Configuration	Effect
Without reference materials (pure LLM knowledge)	Significant performance drop
Without hierarchical structure (flat retrieval)	Reduced retrieval precision
Without execution test validation	Increased proportion of erroneous tools

Key Findings¶

RefTool surpasses tool creation methods by an average of 13.0% and domain-specific methods by 10.2%.
73% of tools pass validation on the first generation, demonstrating that reference material quality ensures tool quality.
Hierarchical retrieval outperforms flat retrieval by exploiting textbook structure to reduce the search space.
RefTool achieves the largest gain on causal reasoning (+10.4%), indicating that LLMs' intrinsic knowledge is weakest in the causal domain.

Highlights & Insights¶

The idea of directly converting textbooks into tools is highly natural — humans learning a new domain also begin with textbooks before applying knowledge.
A 73% first-pass validation rate demonstrates that converting textbook knowledge to code is more reliable than anticipated.
The hierarchical toolbox leverages the natural structure of textbooks, requiring no additional knowledge engineering.
The approach is generalizable to any specialized domain with structured reference materials.

Limitations & Future Work¶

Depends on the availability of high-quality reference materials — inapplicable when no suitable textbook exists.
At most two tools are generated per section, potentially missing important functionality in knowledge-dense chapters.
The tool hierarchy is fixed at two levels, which may be insufficient for complex knowledge systems.
Tool composition and reuse (e.g., one tool invoking another) remain unexplored.

vs.
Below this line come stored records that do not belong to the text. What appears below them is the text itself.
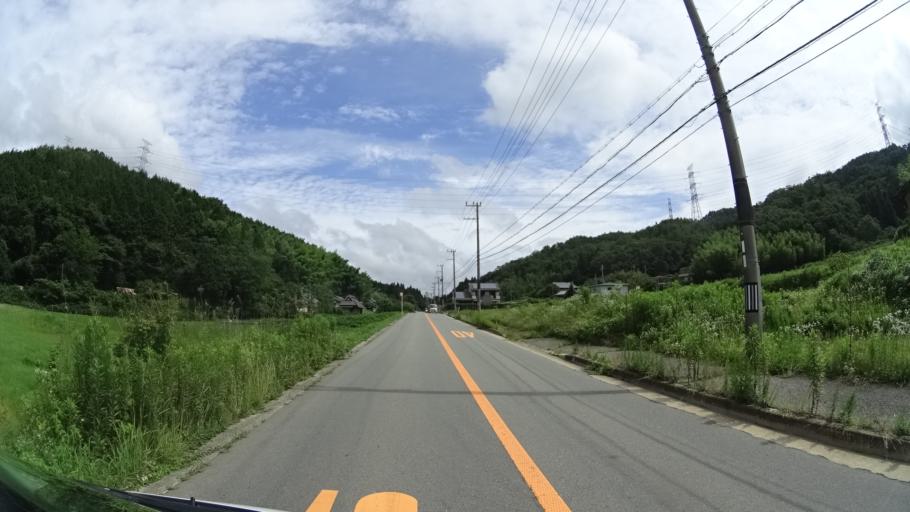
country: JP
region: Kyoto
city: Kameoka
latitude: 34.9902
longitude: 135.4764
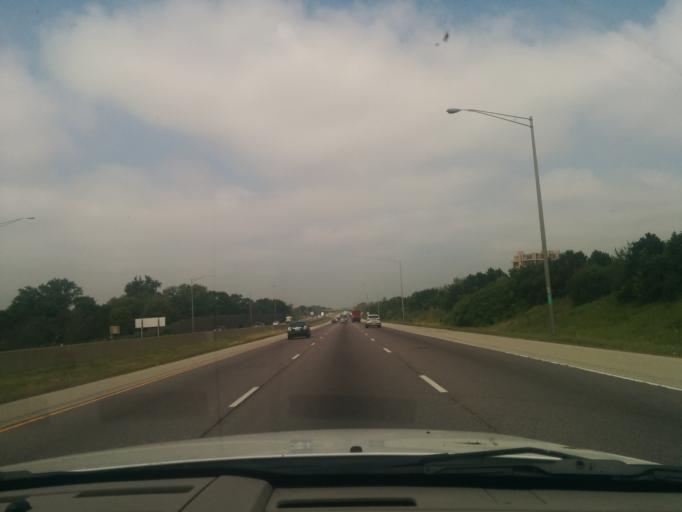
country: US
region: Illinois
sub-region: DuPage County
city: Addison
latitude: 41.9435
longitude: -87.9909
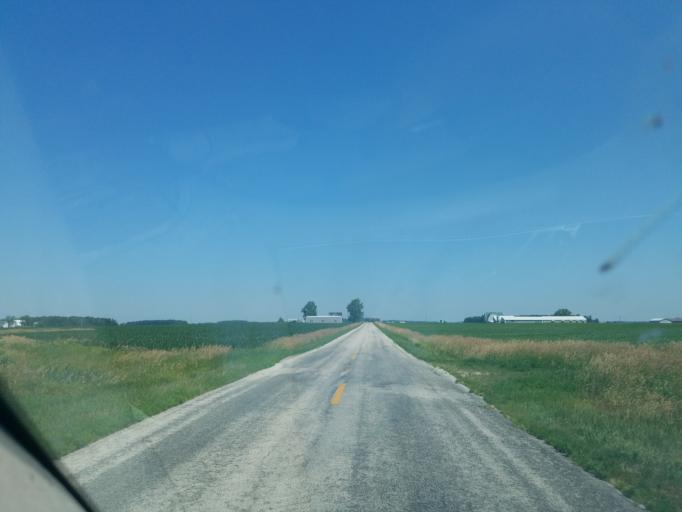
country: US
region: Ohio
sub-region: Mercer County
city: Rockford
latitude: 40.6284
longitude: -84.7086
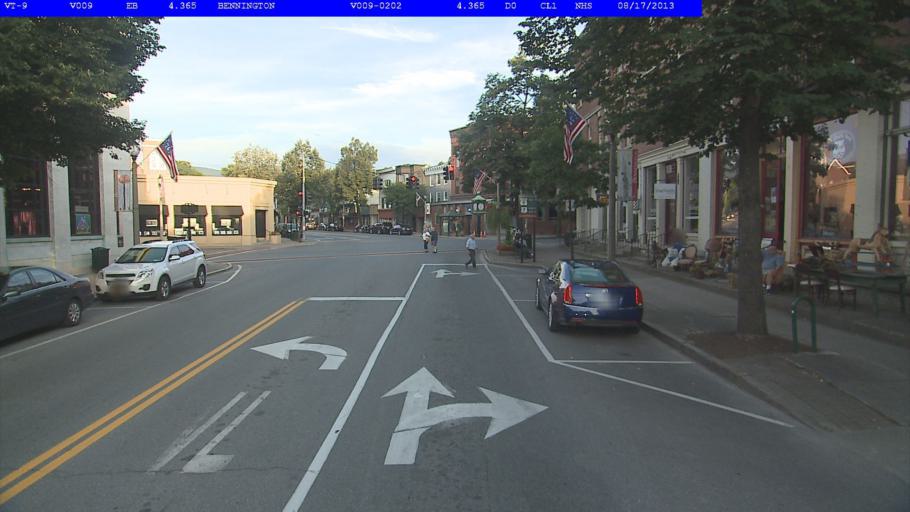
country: US
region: Vermont
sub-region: Bennington County
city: Bennington
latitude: 42.8786
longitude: -73.1976
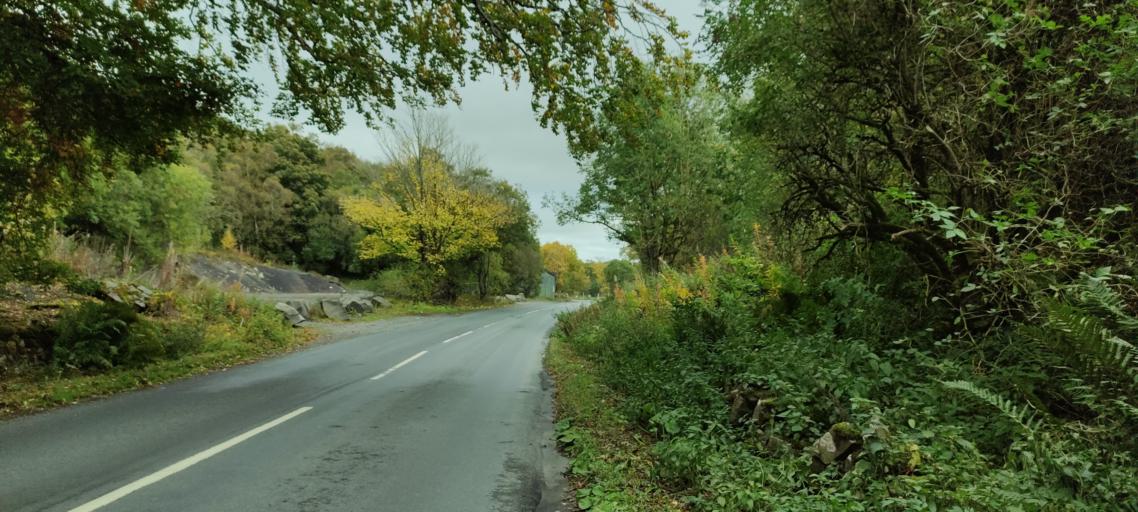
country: GB
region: England
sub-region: County Durham
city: Holwick
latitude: 54.6557
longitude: -2.1896
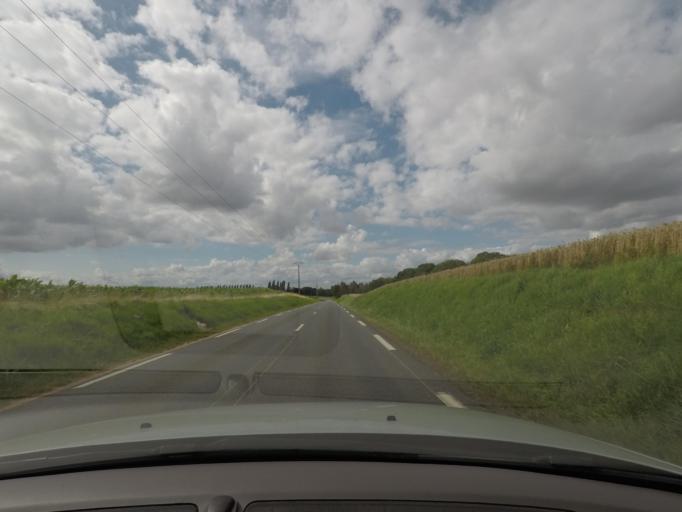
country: FR
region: Haute-Normandie
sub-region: Departement de l'Eure
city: Les Andelys
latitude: 49.2340
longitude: 1.4310
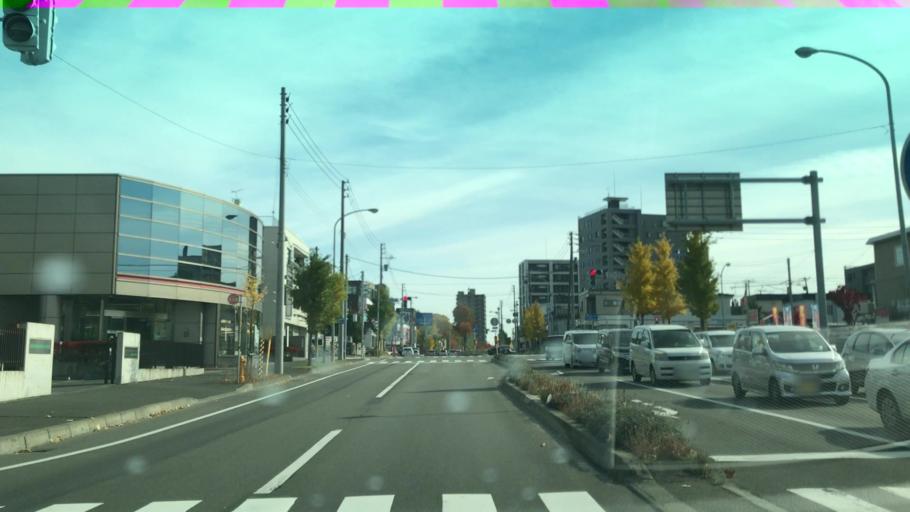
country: JP
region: Hokkaido
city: Sapporo
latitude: 43.0911
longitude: 141.2755
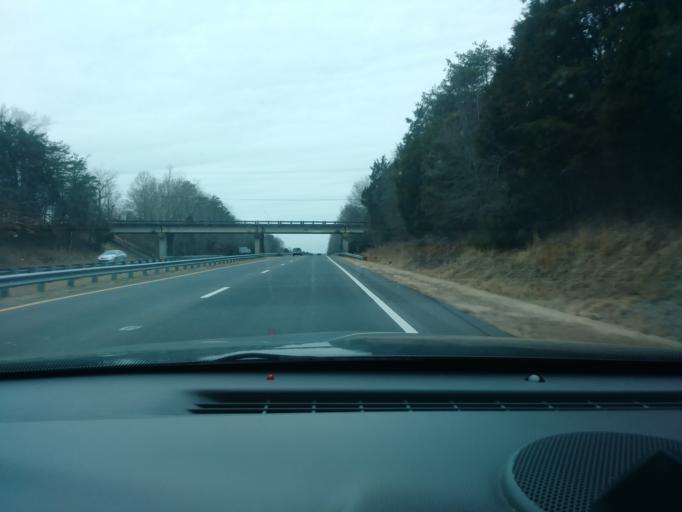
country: US
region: North Carolina
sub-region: Forsyth County
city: Lewisville
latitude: 36.1017
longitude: -80.4880
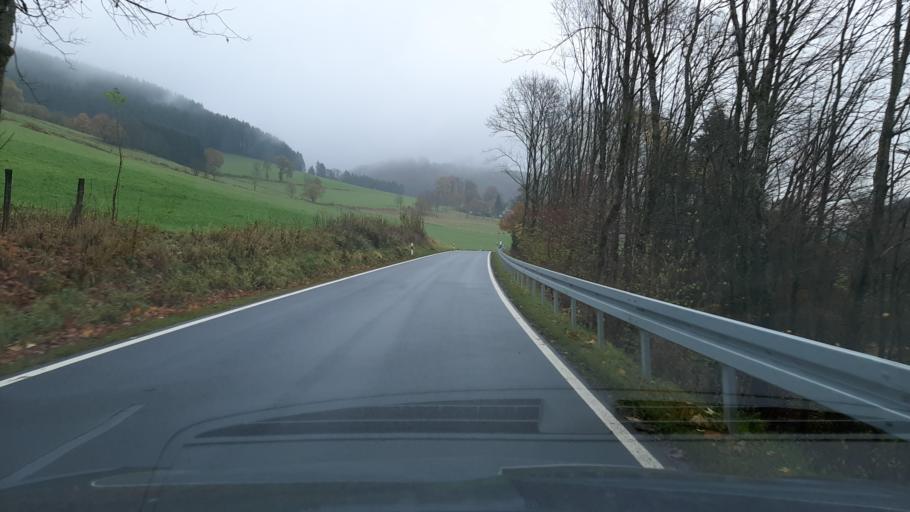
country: DE
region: North Rhine-Westphalia
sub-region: Regierungsbezirk Arnsberg
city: Bad Fredeburg
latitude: 51.1891
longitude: 8.3715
CRAFT/TroVE: These methods rely on LLMs' intrinsic knowledge and are unreliable in specialized domains; RefTool compensates by grounding tool creation in external references.
vs. RAG: RAG retrieves raw text for LLM reasoning, whereas RefTool pre-compiles knowledge into executable code — execution is more precise than inference-time reasoning.
vs. chainSTORM/domain-specific agents: Domain-specific methods require manual design; RefTool automatically generates tools from textbooks.
This work can inspire a "knowledge compilation" paradigm: pre-compiling textual knowledge into executable programs to reduce the cognitive burden at inference time.

Supplementary Discussion¶

Tool Creation vs. Direct RAG¶

The advantage of tool creation lies in "compilation" rather than "interpretation" — once knowledge is pre-compiled into executable code, inference only requires invoking functions rather than re-interpreting text. This is particularly effective for tasks requiring precise computation (physics formulas, statistical tests), since LLMs are unreliable at arithmetic whereas code execution is deterministic.

Exploiting Textbook Structure¶

The chapter–section structure of textbooks is a natural product of human knowledge organization; directly adopting it as the tool hierarchy avoids additional knowledge engineering.

This approach generalizes to any domain with structured documentation (e.g., API documentation, legal regulations, medical guidelines), offering broad applicability.

Rating¶

Novelty: ⭐⭐⭐⭐ The reference-to-tool paradigm is natural and effective.
Experimental Thoroughness: ⭐⭐⭐⭐ Validated across three specialized domains with comprehensive comparisons.
Writing Quality: ⭐⭐⭐⭐ Framework design is clearly presented.
Value: ⭐⭐⭐⭐ Provides a practical paradigm for tool creation in specialized domains.